I am not bothered about how much money city dealers earn. I am very bothered about what I earn. I am also very bothered by the fact that old style class warriors like Peter Hain suggest that if I prove to be very successful in what I do, that they have some moral duty to take away money away from me that I have earned.

Focusing of money as the root of inequality misses the point completely. People become rich or not as a consequence of the personal, non-financial, capital that they are able to acquire in the course of their life. They become wealthy because they have skills that others value and are prepared to pay for.

  • 23.
  • At 11:32 AM on 18 Feb 2007,
  • Scott Burton wrote:

London is a huge financial capital that given the size of our economy is great. I am from Birmigham and we lost our manufacturing sector to really bad management. As a sidenote i think we can be excellent specialist engineers - another form of intellectual property.

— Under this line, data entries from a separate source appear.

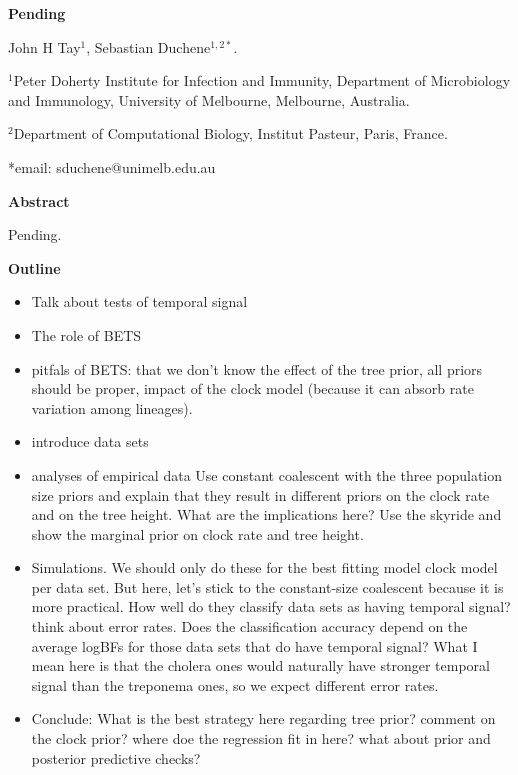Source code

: \documentclass[11pt]{article}
\begin{document}
\begin{flushright}
\end{flushright}
\begin{center}
	\begin{LARGE}
		\textbf{Pending}
	\end{LARGE}
	
	John H Tay$^1$, Sebastian Duchene$^{1, 2*}$.

$^1$Peter Doherty Institute for Infection and Immunity, Department of Microbiology and Immunology, University of Melbourne, Melbourne, Australia.

$^2$Department of Computational Biology, Institut Pasteur, Paris, France.

\end{center}
*email: sduchene@unimelb.edu.au


\begin{Large}
	\textbf{Abstract} 
\end{Large}

Pending.


\textbf{Outline}
\begin{itemize}
	\item Talk about tests of temporal signal
	\item The role of BETS
	\item pitfals of BETS: that we don't know the effect of the tree prior, all priors should be proper, impact of the clock model (because it can absorb rate variation among lineages).
	\item introduce data sets
	\item analyses of empirical data
	\subitem Use constant coalescent with the three population size priors and explain that they result in different priors on the clock rate and on the tree height. What are the implications here?
	\subitem Use the skyride and show the marginal prior on clock rate and tree height.
	\item Simulations. We should only do these for the best fitting model clock model per data set. But here, let's stick to the constant-size coalescent because it is more practical. 
	\subitem How well do they classify data sets as having temporal signal? think about error rates.
	\subitem Does the classification accuracy depend on the average logBFs for those data sets that do have temporal signal? What I mean here is that the cholera ones would naturally have stronger temporal signal than the treponema ones, so we expect different error rates. 
	\item Conclude: What is the best strategy here regarding tree prior? comment on the clock prior? where doe the regression fit in here? what about prior and posterior predictive checks?
\end{itemize}
\end{document}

Let the PE wave of change go forth.
But all benefit in business should be done on merit. A lot of very well paid city works dont deserve their bonus's. But in the next 20 years there will be no financial capitals but lots of competetive finance cities with good service and low rates.
But to end i feel for the workers who suffer most for poor management that will lead to the harsh winds of PE buyouts.

  • 24.
  • At 12:53 AM on 19 Feb 2007,
  • Owain Antcliff wrote:

I always laugh at my older brother in the city as he often has the problem many of the above authors seem to have - complex microscopic analysis of a more simple macroeconomic issue, which some have touched on.

PEF's can only vulture on the meat if there is any meat to be had. Many of the British Institutions have fallen prey to them having spent too many years fatting up on complacency.

I don't think PEF's are in any way good in isolation, and cringe at the likes of Sainsburys' predicament, but overall perform a necessary evil to ensure the lean running of our greatest assets and therefore our economy as a whole.

The fact that 3 cronies have sparked up on the same idea is the sure-fire giveaway that it's entirely politically (and hence self) motivated! Roll on with the slow-motion Labour car crash!